### To do
Write out, word for word, every line from the one where "a Robot via" occurs to the final line of the entries, and nothing beyond them.

Dataset excerpts

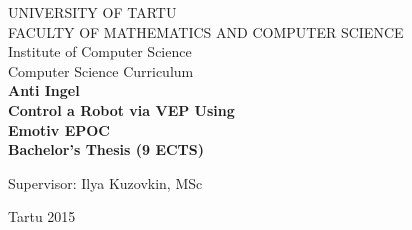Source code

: 
\begin{center}
\thispagestyle{empty}
\large{UNIVERSITY OF TARTU}\\
\large{FACULTY OF MATHEMATICS AND COMPUTER SCIENCE}\\
\large{Institute of Computer Science}\\
\large{Computer Science Curriculum}\\
\vspace{160pt}
\Large{\bf Anti Ingel}\\
\vspace{6pt}
\LARGE{\textbf{Control a Robot via VEP Using \\Emotiv EPOC}}\\
\vspace{12pt}
\large{\bf Bachelor's Thesis (9 ECTS)}
\vspace{63pt}
\end{center}
\hfill \Large{Supervisor: Ilya Kuzovkin, MSc}
\vfill
\begin{center}
\large{Tartu 2015}
\end{center}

### Answer space
\LARGE{\textbf{Control a Robot via VEP Using \\Emotiv EPOC}}\\
\vspace{12pt}
\large{\bf Bachelor's Thesis (9 ECTS)}
\vspace{63pt}
\end{center}
\hfill \Large{Supervisor: Ilya Kuzovkin, MSc}
\vfill
\begin{center}
\large{Tartu 2015}
\end{center}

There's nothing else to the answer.